Source records:
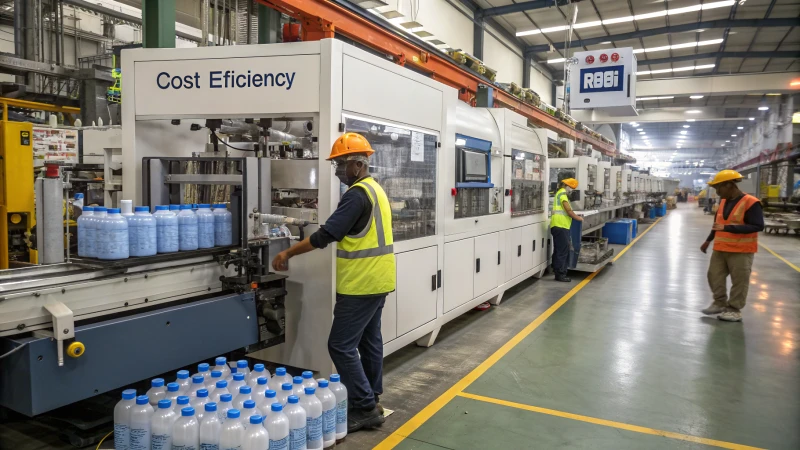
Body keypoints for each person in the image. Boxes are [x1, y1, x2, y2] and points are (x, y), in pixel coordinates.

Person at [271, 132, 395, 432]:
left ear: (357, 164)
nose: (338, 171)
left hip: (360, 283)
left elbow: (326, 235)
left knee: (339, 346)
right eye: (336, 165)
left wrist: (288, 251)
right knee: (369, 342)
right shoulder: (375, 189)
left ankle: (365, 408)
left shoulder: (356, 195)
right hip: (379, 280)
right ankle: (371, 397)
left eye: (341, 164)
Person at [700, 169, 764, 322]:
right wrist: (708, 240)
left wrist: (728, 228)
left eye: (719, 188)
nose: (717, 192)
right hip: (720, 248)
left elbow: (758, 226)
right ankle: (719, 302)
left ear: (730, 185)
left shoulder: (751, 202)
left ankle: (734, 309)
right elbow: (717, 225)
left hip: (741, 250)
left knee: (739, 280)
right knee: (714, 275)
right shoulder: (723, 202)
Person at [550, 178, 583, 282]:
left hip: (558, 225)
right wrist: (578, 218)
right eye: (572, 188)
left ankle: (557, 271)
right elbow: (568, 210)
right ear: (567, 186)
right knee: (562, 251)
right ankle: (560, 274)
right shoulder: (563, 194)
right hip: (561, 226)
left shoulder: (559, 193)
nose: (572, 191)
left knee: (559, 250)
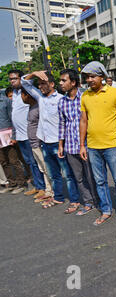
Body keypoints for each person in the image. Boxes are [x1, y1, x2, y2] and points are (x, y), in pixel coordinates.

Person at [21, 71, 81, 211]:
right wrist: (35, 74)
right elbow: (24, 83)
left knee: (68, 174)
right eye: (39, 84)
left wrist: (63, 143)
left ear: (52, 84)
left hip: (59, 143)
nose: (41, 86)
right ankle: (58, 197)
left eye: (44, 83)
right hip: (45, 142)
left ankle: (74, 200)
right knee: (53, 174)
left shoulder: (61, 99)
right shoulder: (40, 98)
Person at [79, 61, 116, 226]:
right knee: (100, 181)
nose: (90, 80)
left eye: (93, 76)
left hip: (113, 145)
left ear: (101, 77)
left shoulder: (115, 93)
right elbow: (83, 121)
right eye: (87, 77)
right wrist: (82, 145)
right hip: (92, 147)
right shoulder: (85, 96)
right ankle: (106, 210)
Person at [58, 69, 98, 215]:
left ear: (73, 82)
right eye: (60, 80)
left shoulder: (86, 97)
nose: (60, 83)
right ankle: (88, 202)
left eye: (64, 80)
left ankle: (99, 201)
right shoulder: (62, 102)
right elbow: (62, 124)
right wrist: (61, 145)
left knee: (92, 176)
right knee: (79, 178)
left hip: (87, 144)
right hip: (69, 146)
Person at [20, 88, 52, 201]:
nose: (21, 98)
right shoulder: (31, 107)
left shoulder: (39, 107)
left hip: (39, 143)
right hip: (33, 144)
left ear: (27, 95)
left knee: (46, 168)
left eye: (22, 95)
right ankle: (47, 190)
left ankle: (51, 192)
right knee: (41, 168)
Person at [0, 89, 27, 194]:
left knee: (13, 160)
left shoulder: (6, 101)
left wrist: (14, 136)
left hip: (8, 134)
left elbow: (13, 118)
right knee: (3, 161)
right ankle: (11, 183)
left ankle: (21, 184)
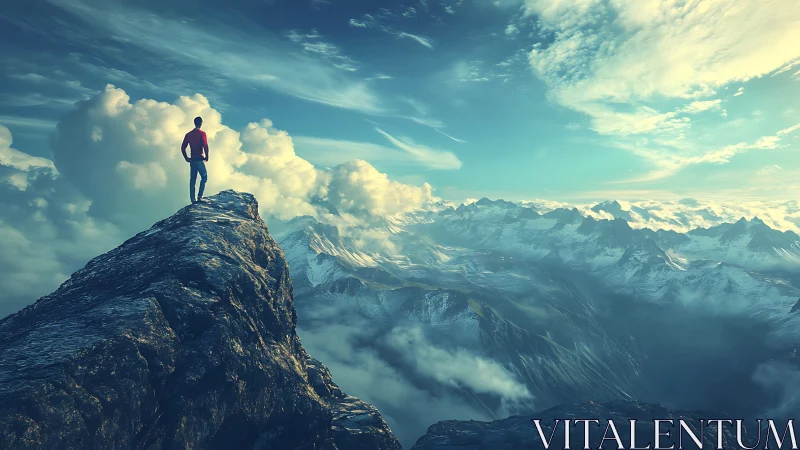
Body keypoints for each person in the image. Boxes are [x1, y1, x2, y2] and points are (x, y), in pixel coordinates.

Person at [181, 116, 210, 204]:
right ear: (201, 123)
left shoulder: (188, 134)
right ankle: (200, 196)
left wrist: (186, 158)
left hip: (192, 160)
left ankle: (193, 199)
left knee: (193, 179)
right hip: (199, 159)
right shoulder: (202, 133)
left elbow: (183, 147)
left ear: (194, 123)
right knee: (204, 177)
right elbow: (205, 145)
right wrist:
* * *
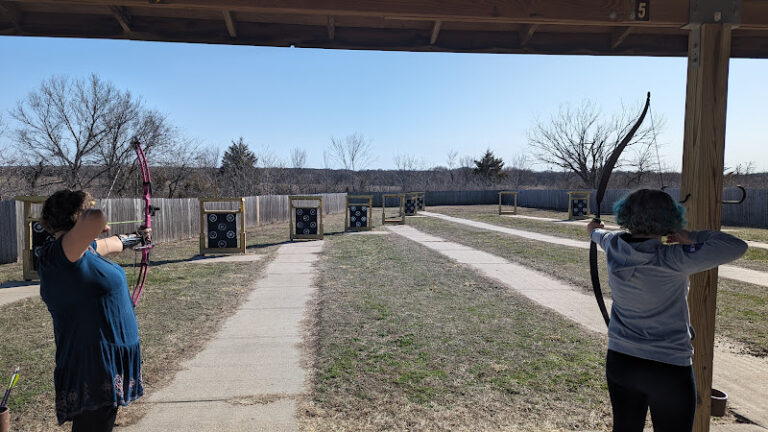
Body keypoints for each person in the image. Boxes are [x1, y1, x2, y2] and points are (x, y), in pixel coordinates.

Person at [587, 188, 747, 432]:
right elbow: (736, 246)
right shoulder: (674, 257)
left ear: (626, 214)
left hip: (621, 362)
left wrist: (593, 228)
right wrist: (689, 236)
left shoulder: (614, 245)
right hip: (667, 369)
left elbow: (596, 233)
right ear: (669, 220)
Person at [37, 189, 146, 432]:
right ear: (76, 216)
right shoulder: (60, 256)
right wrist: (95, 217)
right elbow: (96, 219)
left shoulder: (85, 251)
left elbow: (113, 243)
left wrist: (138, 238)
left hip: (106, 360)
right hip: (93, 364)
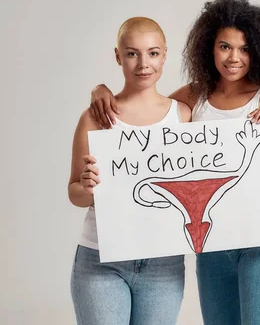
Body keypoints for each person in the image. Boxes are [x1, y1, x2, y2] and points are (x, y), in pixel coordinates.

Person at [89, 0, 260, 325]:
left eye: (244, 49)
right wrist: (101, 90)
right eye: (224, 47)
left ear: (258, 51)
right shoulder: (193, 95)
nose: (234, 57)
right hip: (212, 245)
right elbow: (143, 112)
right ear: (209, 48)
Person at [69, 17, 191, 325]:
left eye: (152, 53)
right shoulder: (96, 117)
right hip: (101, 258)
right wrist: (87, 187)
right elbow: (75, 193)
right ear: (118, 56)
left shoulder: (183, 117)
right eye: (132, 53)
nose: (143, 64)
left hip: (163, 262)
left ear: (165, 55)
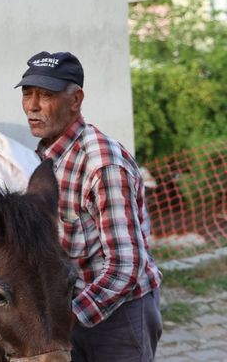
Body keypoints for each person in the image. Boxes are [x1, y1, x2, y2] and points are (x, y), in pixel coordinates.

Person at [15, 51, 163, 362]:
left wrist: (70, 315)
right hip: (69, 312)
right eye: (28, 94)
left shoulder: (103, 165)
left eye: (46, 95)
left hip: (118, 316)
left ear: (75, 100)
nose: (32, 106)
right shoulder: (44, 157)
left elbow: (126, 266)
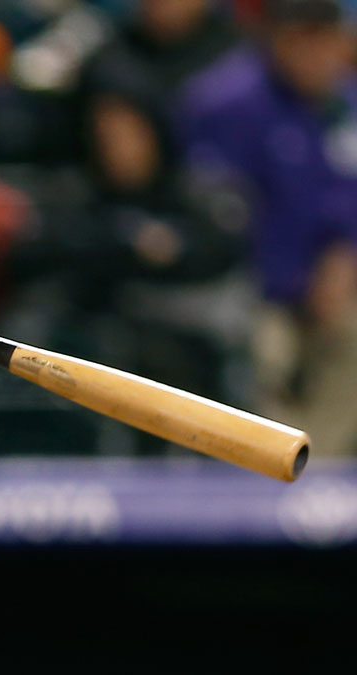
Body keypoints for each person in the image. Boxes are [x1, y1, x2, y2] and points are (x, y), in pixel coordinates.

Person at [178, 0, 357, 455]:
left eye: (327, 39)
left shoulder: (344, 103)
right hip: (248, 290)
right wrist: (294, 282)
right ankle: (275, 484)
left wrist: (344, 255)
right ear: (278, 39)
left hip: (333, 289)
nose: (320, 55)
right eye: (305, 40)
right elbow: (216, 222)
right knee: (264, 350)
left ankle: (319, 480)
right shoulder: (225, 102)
* * *
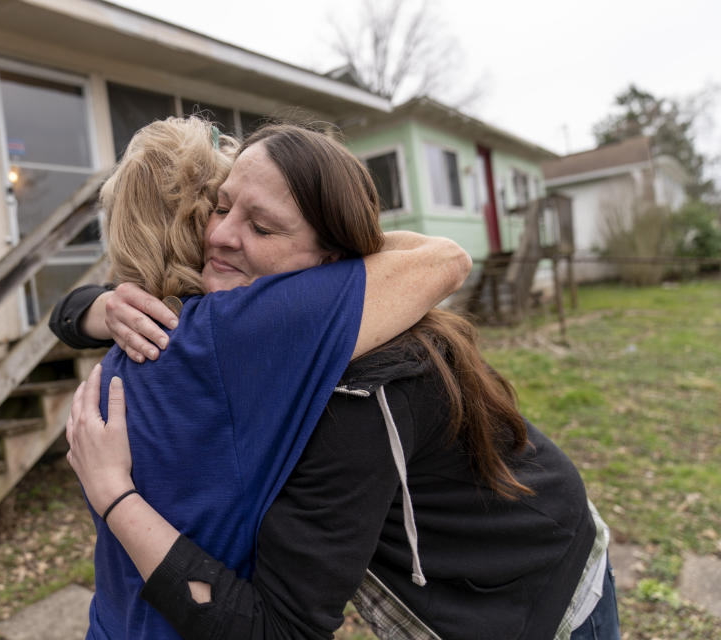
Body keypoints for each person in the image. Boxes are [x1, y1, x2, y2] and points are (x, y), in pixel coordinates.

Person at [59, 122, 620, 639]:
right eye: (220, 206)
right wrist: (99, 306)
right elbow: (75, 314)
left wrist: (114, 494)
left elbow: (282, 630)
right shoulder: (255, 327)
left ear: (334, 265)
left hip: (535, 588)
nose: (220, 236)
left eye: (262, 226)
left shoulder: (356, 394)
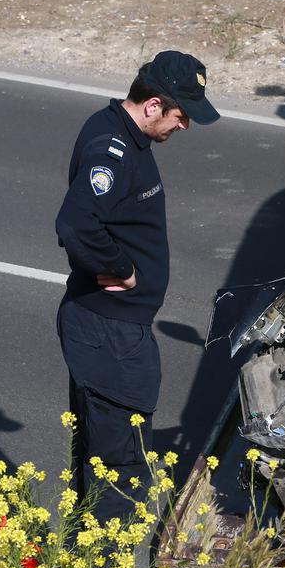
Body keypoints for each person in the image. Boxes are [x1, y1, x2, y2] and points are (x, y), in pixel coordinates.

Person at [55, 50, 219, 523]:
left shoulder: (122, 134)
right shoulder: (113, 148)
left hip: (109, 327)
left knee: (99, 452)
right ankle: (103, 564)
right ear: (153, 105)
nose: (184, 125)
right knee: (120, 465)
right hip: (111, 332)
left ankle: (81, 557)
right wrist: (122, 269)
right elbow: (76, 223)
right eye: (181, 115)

What this task involves: Look above for the line with "left ankle: (365, 408)" and the line with "right elbow: (568, 210)". Retype those two lines and every line between them exactly, adding nothing.

Exercise response:
left ankle: (365, 408)
left shoulder: (356, 195)
right hip: (379, 280)
right ankle: (371, 397)
left eye: (341, 164)
Person at [700, 169, 764, 322]:
right wrist: (708, 240)
left wrist: (728, 228)
left eye: (719, 188)
nose: (717, 192)
right hip: (720, 248)
left elbow: (758, 226)
right ankle: (719, 302)
left ear: (730, 185)
left shoulder: (751, 202)
left ankle: (734, 309)
right elbow: (717, 225)
left hip: (741, 250)
left knee: (739, 280)
right knee: (714, 275)
right shoulder: (723, 202)
Person at [550, 178, 583, 282]:
left hip: (558, 225)
right wrist: (578, 218)
right eye: (572, 188)
left ankle: (557, 271)
right elbow: (568, 210)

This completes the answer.